→ **Elenco dei compiti**:
A: Secondo il testo sull'enoturismo, quale percentuale degli asiatici ha scelto cantine e zone a vocazione vitivinicola per passare i giorni di ferie?
B: Riscrivi in forma più breve il paragrafo del testo sull'enoturismo che comincia con "Non è però tutto oro quel che luccica", mantenendone i fatti principali.
C: Scrivi il seguito del testo sull'enoturismo, riprendendo dopo la sua ultima frase.

→ **Testo fornito**:

..............................

E se si parla di turismo slow e di cultura, enologica e strettamente legata ai luoghi, l’enoturismo non può che essere uno di quei settori su cui tenere alta l’attenzione. E la conferma viene proprio dal Rapporto presentato a Milano. Un’analisi che ha tenuto in considerazione i movimenti di francesi, inglesi, canadesi, statunitensi, americani e cinesi. Per il 53% di loro, e dunque più della meta, l’esperienza enogastronomica è il primo fattore di scelta sul dove trascorrere le proprie vacanze. Un dato che, guardando da Paese a Paese, ci racconta di una Cina sempre più interessata all’enoturismo italiano. Ben l’85% degli asiatici infatti ha scelto cantine e zone a vocazione vitivinicola per passare i giorni di ferie. Seguono i messicani che scelgono l’Italia, il suo cibo e i suoi calici nel 71%.

Da non sottovalutare l’impatto dei millennials che sul cibo, e dunque anche il bere, focalizzano le loro scelte.

 

Turismo enogastronomico: quei limiti che…ci limitano! L’offerta deve essere adeguata e più accessibile

Non è però tutto oro quel che luccica. Perché a sentire Roberta Garibaldi, autrice del Rapporto Enogastronomico, c’è molto da migliorare a cominciare dai pacchetti per i viaggiatori, fino ad arrivare alla facilitazione delle prenotazioni. Limiti che, ci sembra di capire, ci hanno addirittura penalizzati. Non averli, forse, ci avrebbe portato a dati ancor più significativi.

..............................

→ **Dati forniti**:
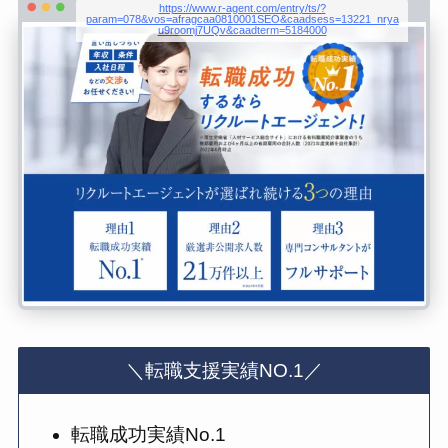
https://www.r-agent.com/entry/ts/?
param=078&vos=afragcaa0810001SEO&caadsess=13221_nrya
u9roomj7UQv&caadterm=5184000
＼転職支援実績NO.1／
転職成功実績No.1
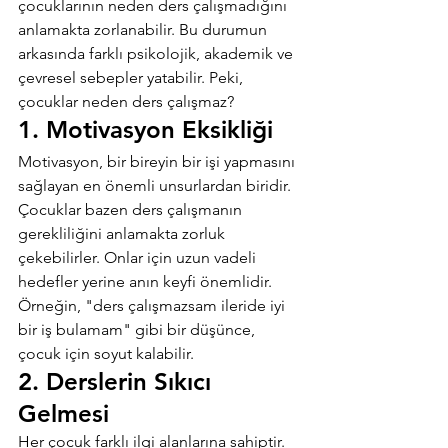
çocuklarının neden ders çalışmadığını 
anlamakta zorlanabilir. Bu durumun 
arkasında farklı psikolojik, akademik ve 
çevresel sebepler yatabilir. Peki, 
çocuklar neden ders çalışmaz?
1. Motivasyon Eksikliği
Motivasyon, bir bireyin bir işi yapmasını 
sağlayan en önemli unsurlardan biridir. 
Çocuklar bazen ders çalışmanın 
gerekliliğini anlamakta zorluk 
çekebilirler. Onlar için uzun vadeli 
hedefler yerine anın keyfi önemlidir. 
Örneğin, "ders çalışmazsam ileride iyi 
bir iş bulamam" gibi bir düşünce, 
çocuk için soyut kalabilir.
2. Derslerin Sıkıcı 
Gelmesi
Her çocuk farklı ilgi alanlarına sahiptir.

..............................

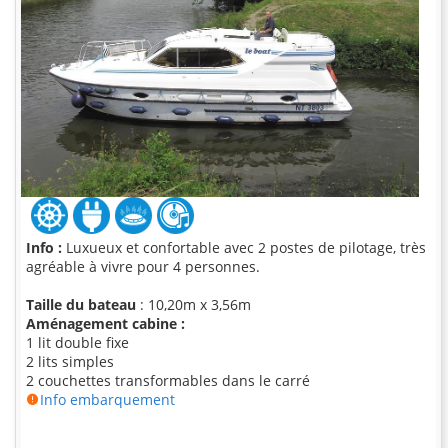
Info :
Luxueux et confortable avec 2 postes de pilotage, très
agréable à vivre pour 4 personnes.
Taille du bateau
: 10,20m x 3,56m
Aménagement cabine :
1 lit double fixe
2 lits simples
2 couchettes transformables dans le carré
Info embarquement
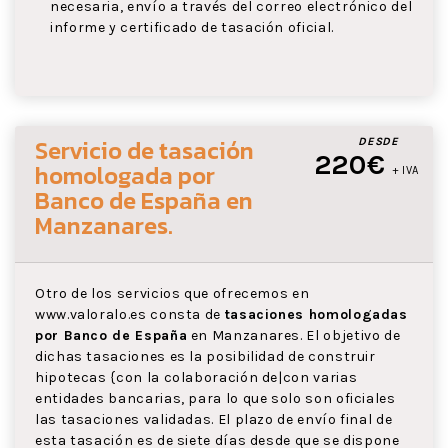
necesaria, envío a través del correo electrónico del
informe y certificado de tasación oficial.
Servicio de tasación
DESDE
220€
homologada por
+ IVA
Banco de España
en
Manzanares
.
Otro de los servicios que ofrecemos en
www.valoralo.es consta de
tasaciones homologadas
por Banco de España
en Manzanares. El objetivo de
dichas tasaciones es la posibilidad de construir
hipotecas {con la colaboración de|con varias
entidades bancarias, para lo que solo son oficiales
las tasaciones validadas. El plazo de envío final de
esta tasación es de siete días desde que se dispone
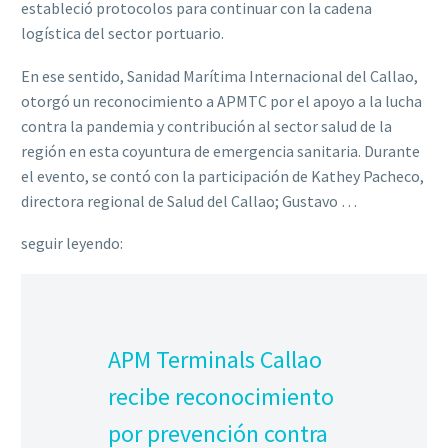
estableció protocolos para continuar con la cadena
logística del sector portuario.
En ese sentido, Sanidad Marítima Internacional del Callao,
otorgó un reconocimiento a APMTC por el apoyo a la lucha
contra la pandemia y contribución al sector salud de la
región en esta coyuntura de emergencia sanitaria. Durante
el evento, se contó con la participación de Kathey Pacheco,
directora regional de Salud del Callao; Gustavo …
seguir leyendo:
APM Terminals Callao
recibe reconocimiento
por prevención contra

..............................

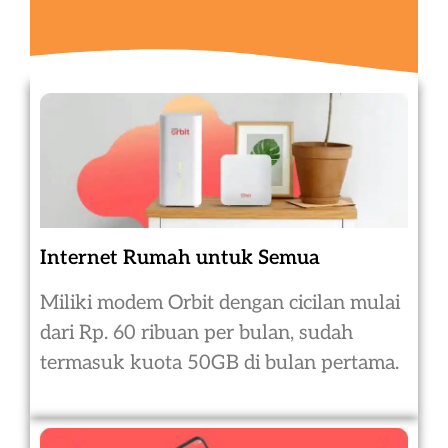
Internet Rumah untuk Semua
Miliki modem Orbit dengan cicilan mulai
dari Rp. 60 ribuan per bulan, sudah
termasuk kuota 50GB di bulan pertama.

..............................

→ **Esercizi risolti**:
A: L'85%.

B: Secondo Roberta Garibaldi, autrice del Rapporto Enogastronomico, c'è molto da migliorare, dai pacchetti per i viaggiatori alla facilitazione delle prenotazioni. Questi limiti sembrano averci penalizzati: senza di essi i dati sarebbero forse stati ancora più significativi.

C:
Il sistema italiano dell’enogastronomia è uno di quelli che più di ogni altro risponde positivamente agli indicatori su cui la ricerca ha rilevato i dati. Parliamo di produzioni d’eccellenza, aziende vitivinicole e olearie, imprese di ristorazione, musei del gusti, birrifici e Città Creative Unesco legate al settore. Eppure su alcune delle richieste dei consumatori non siamo in grado di dare risposti adeguati. Loro, emerge, adorano i food truck. Il cibo da strada è tra i più cercati sul web. E tra le mete predilette ci sono ristoranti e bar storici, ma anche dimore storiche dove si producono quelle eccellenze che hanno voglia di trovare. Altra buona prassi è quella di attivare dei corsi di cucina. L’esperenzialità, in sostanza, si conferma come la tendenza da seguire. E l’offerta si deve adeguare.

 

Turismo enogastronomico: le cantine attirano. Loro però devono “svecchiarsi un po'”…basta un pizzico di fantasia

Guardando alle cantine, la voglia di visitarle c’è. Anzi è certamente una delle esperienze più ricercate. Ma un problema c’è. Siamo “antichi”. Gli enoturisti sono stanchi di camminare tra i filari ascoltando l’esperto che racconta come si lavora in quell’azienda. Si può fare certo, ma meglio se lo si accompagna ad esperienze che stuzzicano curiosità, fantasia, e perché no anche un po’ di competizione.

La Garibaldi in occasione della presentazione del Rapporto, ricorda il Sole 24 Ore, qualche esempio lo ha fatto. Ha citato, ad esempio, la cantina Montgras in Cile. Qui i visitatori partecipano prima ad un quiz e poi sono protagonisti nella spillatura del sidro e del vino dalle botti. In Spagna la cantina Marqués De Riscal, invece, offre, mappa alla mano, la possibilità di scoprire il territorio attraverso percorsi che abbracciano i territori vicini. Il mitico champagne Veuve Cliquot, organizza cacce al tesoro, spettacoli artistici e in omaggio lasciano anche una confezione della bottiglia con la città di provenienza e la distanza da Reims o, ancora un calcio balilla brandizzato.

Insomma, ci si deve ingegnare, investendo quel che si può. La fantasia non ha costo e con quella le opportunità diventano infinite. Si potrebbe giocare con i personaggi famosi del luogo organizzando giochi interattivi e culturalmente validi, o, magari, inventarsi un’escape room come ha fatto un’azienda californiana puntando però sulle suggestioni della vecchia Europa.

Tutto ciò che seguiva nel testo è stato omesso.